Gide, élève dissipé de l'Ecole Alsacienne.
« C’est au Jardin des plantes que M. Brunig nous conduisait immanquablement; et immanquablement, dans les sombres galeries des animaux empaillés (le nouveau Muséum n’existait pas encore) il nous arrêtait devant la tortue luth qui, sous vitrine à part, occupait une place d’honneur ; il nous groupait en cercle autour d’elle et disait : « Eh bien, mes enfants. Voyons ! Combien a-t-elle de dents, la tortue ? (il faut dire que la tortue, avec une expression naturelle et comme criante de vie, gardait, empaillée, la gueule entrouverte.) Comptez bien. Prenez votre temps. Y êtes-vous ?»
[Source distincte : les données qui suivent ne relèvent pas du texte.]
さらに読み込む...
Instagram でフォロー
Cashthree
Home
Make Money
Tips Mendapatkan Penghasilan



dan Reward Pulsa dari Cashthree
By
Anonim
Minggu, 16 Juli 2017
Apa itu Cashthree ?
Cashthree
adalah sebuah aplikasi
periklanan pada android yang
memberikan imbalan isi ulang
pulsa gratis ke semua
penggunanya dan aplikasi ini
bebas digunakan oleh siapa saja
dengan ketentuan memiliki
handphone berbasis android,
Mais on ne pouvait plus nous la faire ; nous la connaissions, sa tortue. N’empêche que, tout en pouffant, nous faisions mine de chercher ; on se bousculait un peu pour mieux voir. Dubled s’obstinait à ne distinguer que deux dents, mais c’était un farceur. Le grand Wenz, les yeux fixés sur la bête, comptait à haute voix sans arrêter et ce n’est que lorsqu’il dépassait soixante que M. Brunig l’arrêtait avec ce bon rire spécial de celui qui sait se mettre à la portée des enfants, et, citant La Fontaine :
« Vous n’en approchez point. » Plus vous en trouvez, plus vous êtes loin de compte. Il vaut mieux que je vous arrête. Je vais beaucoup vous étonner. Ce que vous prenez pour des dents ne sont que des petites protubérances cartilagineuses. La tortue n’a pas de dents du tout. La tortue est comme les oiseaux : elle a un bec. »
Alors tous nous faisions : « Oooh ! » par bienséance. »
André Gide, ‘Et si le grain ne meurt’.